Most of his friends were Punjabi- and Urdu-speaking small-time railways workers, for whom owning lands was a big deal. After hearing the above declaration from him a couple of times, one of them named him “Wadera Aalam Khan.” The moniker stuck to him afterwards, and he started being referred to as Wadera Aalam Khan.

Truth be told, Mamo Aalim Khan was not exactly a Wadera, a feudal lord. When I think of him now, he was a simple, lovable man, who merely loved to fly his own kite.

Later, however, in my school years, when I started reading Urdu literature and saw pencil sketches of some characters from Lucknow, I realised that he tried to look more like a Lucknowi Banka, a UPian warrior, than a Sindhi wadero. Maybe the childhood memories of Lucknow life were still alive within him and he unconsciously wanted to imitate a Banka.

True to the sub-continental tradition where cousins don’t see each other in the eye, my maternal side of the folks did not get along very well with my paternal family. This brings back a very beautiful memory of my childhood.

In the afternoons, donning a starched Shalwaar Kameez on a polished pair of shoes, his heavily oiled and freshly dyed jet black hair tightly upturned, his thin sword-style mustache neatly trimmed, the gearhead knife in his pocket, Mamo Aalim would set up court in an open-air ‘hotal’ café, in the small market, dragging on his beedis and chatting with his cronies, the same railway-worker crowd.

On those afternoons, whenever one of my uncles went to the small local market to grab something, I would tag along with him, for a reason.

Once in the market, I would make every effort to be spotted by Mamo Aalim. For as soon as saw me, he would beckon at me and shout “Arre, hede aa” (hey you, come here). I, acting surprised at his call and pretending as if I had not noticed him earlier, would rush to him.

Ignoring my uncles’ – who were his cousin’s sons—greetings and without making eye contact with them, he would put his hand in his side pocket, fish out a chaar-anna (25 paisa) coin. Handing it to me, he would signal to me with his eyes and a slight tilt of his head to get lost.

Gladly and quickly – for like everyone else in the family, I dreaded him too – I would vanish. I was only interested in his money, not him. Chaar-anna was a fortune at that time. I could spend the newly acquired wealth in buying the most favoured Kulfi from Ustaad, or a packet full of sizzling pakoras (vegetable fritters), or a lot of toffees.

This continued until I came of age and when I left Rohri for further education, my contacts with the distant family became too less frequent.

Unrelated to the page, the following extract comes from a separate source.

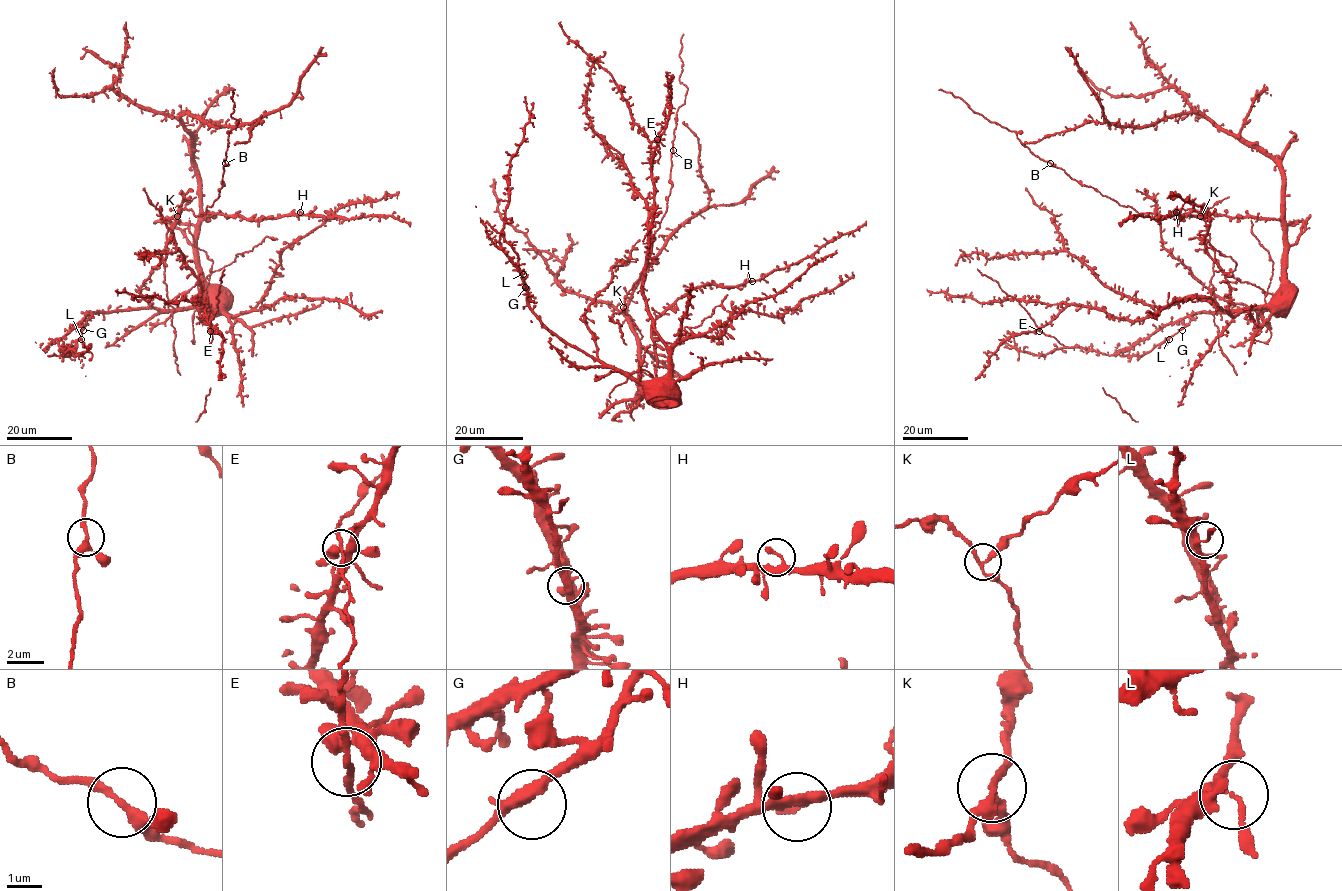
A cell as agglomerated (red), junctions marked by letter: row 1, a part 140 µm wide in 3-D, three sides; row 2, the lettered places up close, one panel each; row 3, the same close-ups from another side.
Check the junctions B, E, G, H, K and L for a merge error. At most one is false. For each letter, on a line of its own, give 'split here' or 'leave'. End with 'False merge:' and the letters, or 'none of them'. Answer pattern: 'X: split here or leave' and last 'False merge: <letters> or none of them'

Khamiso Khan had died while I was very young. For as long as Amma Rabbul, the strong Bengali matriarch, lived, she held her sons and their families together. However, as soon as she closed her eyes, there started a squabble over the small piece of land. Finally, the brothers decided to sell it.

The gigantic ‘Peepal House’, too, where everyone lived happily for decades, had to be divided into small pieces of land to build an independent house for each brother. Aalim Khan, not used to this kind of living, moved out with his family to a nearby rented railways quarter.

I kept hearing about his worsening financial condition. Education for his kids had never been one of his priorities. Therefore, they were not much help to him either in his old age. I, having devoured many of his four annas, was myself a student, not in any position to help. Too proud, he would not accept assistance from anyone, anyway.

Then, his health too started to crumble. Already a frail man, he started to develop bigger health issues: poverty and the old age being the worst diseases of them all.

I was in the USA when I heard of his passing. Along with the family, a lot of Sindhi, Urdu, Pathan and Punjabi friends appeared to shoulder Wadera Aalam Khan’s palanquin for his last ride to his resting place. May he rest in the eternal peace of Jannatul Firdous!

I am sure that there, wherever he be, he is allowed to carry a sword, and when I finally meet him one day, he has a stock Chaar-anna ready for me.

The writer is an independent political observer based in the USA.